╭──

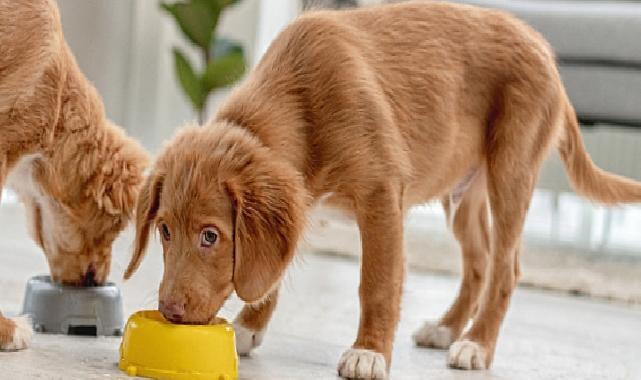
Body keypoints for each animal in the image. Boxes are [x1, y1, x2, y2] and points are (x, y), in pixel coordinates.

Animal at [124, 2, 640, 378]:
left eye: (210, 236)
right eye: (164, 231)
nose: (168, 310)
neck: (300, 102)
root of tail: (543, 48)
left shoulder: (381, 196)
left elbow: (377, 283)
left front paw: (368, 353)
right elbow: (273, 268)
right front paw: (251, 327)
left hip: (511, 171)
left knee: (505, 268)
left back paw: (475, 344)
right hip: (462, 194)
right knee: (478, 262)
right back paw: (446, 328)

╰──

How to complete this task » No picture belongs in the copy. Print every entry above exactly as it stands.

Problem solution »
Body keypoints for each animal in the image. Boxes are [x1, y1, x2, y2] and points are (x, y), in pixel coordinates.

Animal at [124, 2, 640, 378]:
left eye: (210, 236)
right eye: (164, 231)
nose: (168, 310)
neck: (300, 102)
root of tail: (543, 48)
left shoulder: (381, 196)
left elbow: (377, 283)
left front paw: (368, 353)
right elbow: (273, 268)
right front paw: (251, 327)
left hip: (511, 171)
left knee: (505, 268)
left back paw: (475, 344)
right hip: (462, 194)
right knee: (478, 262)
right back paw: (446, 328)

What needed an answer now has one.